● What is required
Look through the listing underneath for "potted", and copy every line that has it.

● Task inputs
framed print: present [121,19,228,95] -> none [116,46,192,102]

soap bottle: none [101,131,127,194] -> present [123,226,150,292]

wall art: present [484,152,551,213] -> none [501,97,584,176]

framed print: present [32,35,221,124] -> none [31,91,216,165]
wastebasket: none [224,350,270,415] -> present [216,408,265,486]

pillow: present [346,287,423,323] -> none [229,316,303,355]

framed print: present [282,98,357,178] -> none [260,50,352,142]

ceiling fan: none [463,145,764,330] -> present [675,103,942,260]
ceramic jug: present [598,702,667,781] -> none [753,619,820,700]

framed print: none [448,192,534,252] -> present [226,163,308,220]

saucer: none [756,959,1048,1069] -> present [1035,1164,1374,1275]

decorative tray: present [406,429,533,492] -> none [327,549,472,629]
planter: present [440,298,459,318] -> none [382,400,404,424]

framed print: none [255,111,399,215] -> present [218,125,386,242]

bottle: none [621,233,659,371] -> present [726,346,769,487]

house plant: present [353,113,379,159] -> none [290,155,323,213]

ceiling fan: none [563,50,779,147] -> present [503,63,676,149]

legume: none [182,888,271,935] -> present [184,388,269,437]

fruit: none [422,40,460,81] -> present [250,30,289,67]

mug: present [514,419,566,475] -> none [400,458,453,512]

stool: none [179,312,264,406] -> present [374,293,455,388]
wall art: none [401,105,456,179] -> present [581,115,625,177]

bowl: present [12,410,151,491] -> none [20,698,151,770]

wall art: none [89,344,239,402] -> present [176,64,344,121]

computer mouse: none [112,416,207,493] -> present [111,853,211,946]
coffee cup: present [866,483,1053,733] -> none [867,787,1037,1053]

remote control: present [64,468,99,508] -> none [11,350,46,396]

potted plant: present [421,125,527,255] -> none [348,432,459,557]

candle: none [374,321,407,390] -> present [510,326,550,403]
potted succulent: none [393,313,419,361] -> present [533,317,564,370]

● Response to this exercise
potted plant: present [421,125,527,255] -> none [348,432,459,557]
potted succulent: none [393,313,419,361] -> present [533,317,564,370]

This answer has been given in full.